Floating shoulder is used when injury occurs both in clavicle and neck of glenoid.
Complications of Clavicle Fracture
Soft Tissue Compromise
Because of subcutaneous position of the clavicle bone, abrasions, bump or tenting is commonly seen. Sometimes skin may be pierced by the fracture spike resulting in open fracture. Other times the skin may intact be under pressure from spike and if not attended to would be compromised.
In high energy clavicle fractures brachial plexus injuries may occur. Late brachial plexus lesions have been more commonly seen after clavicle fracture.
Thoracic outlet syndrome have also been reported as a complication of clavicle fracture.
Vascular complications are rarer and more serious.

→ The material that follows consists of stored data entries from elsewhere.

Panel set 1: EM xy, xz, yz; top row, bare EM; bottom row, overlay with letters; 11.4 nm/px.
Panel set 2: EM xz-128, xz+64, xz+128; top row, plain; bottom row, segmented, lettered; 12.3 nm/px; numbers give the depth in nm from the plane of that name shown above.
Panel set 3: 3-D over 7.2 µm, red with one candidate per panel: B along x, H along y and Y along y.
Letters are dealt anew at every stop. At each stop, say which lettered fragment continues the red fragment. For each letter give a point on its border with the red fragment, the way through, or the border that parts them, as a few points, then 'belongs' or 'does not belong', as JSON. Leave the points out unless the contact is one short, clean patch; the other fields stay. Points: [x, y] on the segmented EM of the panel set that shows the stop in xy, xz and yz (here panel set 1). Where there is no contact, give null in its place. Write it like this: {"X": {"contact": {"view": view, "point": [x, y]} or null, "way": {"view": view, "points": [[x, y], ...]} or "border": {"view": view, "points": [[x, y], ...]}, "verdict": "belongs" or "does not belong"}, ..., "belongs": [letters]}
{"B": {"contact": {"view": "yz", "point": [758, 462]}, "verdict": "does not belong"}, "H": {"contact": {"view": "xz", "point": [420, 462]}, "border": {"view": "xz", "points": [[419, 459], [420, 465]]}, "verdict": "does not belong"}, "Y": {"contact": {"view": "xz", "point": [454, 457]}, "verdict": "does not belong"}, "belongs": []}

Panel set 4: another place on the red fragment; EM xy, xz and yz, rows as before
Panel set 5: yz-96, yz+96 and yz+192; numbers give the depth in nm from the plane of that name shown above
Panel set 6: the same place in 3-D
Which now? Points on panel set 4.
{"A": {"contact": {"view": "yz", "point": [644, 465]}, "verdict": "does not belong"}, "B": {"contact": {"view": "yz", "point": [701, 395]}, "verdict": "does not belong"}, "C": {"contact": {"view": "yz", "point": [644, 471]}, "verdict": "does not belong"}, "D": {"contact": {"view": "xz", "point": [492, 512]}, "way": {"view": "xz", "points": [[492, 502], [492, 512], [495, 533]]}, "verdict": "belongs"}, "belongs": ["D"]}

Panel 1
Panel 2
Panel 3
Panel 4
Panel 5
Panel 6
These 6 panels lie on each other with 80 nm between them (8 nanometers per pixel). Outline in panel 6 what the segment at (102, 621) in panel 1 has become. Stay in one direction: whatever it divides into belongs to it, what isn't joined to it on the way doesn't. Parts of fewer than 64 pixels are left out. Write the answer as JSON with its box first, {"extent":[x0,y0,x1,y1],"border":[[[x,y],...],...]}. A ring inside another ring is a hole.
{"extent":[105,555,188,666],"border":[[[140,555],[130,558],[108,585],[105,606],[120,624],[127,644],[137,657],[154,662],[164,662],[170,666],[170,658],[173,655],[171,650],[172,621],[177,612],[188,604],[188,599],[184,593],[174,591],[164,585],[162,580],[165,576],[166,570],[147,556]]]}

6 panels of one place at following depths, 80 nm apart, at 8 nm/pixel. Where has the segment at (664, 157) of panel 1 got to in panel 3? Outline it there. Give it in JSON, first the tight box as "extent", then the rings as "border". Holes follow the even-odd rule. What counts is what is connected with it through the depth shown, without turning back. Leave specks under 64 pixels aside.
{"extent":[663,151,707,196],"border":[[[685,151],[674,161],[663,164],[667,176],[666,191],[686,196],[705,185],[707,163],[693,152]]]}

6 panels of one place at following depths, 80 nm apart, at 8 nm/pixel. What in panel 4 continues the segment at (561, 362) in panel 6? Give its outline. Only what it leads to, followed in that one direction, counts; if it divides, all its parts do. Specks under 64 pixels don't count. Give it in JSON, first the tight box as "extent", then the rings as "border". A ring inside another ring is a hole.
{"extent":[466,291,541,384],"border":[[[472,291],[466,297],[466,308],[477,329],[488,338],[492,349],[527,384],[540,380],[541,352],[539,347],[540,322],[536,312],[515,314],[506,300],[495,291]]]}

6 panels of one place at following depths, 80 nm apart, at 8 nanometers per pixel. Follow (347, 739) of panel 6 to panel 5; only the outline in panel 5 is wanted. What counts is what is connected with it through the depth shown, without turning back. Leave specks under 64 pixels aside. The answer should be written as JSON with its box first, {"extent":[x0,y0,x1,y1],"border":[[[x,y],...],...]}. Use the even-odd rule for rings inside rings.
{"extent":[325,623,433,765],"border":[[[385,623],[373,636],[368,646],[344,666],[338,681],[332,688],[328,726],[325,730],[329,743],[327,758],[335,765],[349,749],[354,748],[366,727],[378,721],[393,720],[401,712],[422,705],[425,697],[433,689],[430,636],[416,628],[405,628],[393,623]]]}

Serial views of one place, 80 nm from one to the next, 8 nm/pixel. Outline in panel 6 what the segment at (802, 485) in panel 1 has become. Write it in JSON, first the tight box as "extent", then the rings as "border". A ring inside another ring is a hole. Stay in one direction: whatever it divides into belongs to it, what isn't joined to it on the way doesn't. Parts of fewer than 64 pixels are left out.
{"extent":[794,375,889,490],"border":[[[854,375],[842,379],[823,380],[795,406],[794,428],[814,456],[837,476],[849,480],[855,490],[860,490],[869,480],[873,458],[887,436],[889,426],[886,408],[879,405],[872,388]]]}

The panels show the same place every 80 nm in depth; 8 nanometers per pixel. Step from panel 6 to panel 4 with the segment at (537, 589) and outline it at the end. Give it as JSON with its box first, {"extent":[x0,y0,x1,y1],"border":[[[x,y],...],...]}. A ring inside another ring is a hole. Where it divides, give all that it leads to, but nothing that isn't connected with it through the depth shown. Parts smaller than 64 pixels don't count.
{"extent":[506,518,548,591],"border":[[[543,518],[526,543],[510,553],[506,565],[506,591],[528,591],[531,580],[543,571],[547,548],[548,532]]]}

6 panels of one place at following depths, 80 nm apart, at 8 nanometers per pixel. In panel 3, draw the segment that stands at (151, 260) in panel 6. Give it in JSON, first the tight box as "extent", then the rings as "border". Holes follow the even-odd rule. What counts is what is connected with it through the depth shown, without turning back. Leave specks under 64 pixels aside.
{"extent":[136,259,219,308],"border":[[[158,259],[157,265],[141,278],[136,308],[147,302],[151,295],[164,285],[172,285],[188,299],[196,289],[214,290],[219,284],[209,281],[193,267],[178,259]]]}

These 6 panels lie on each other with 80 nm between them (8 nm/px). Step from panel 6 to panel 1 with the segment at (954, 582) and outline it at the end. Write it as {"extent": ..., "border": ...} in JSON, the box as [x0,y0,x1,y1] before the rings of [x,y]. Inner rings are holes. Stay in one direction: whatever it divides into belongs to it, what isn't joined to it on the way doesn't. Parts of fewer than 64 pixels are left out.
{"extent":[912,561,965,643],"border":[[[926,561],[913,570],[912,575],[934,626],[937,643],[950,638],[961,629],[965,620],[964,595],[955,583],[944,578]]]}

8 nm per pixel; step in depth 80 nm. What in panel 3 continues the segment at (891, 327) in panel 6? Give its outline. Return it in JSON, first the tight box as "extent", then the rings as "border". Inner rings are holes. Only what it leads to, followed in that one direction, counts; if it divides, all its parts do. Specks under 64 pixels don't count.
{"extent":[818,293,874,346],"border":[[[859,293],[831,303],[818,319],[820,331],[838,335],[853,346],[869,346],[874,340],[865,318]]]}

Clavicle nonunion is defined as lack of evidence of healing 4 to 6 months after injury. The incidence of nonunion has been reported to be between 0.13% and 15% for midshaft fractures and as high as 30% or more for a Type II distal fracture.
Type II fracture, fracture shortening of 20 mm, fracture displacement of >20 mm, increasing patient age, increasing severity of trauma and refracture aresome of the factors that increase risk of non union.
Treatment of Nonunion
Migration of pins in the aorta, the mediastinum, lung, and around and in the spinal canal have been reported. Plate failure can also occur.
Rate of infection after operative treatment has been reported as 1.2 to 7.8%.
Wound dehiscence is rare problem despite clavicle having minimum tissue over it. If it happens, local adipofascial flap coverage has been described as being successful
Hypertrophic uncosmetic scar after open plating has been reported and is not uncommon. It may require scar excision at the time of plate removal.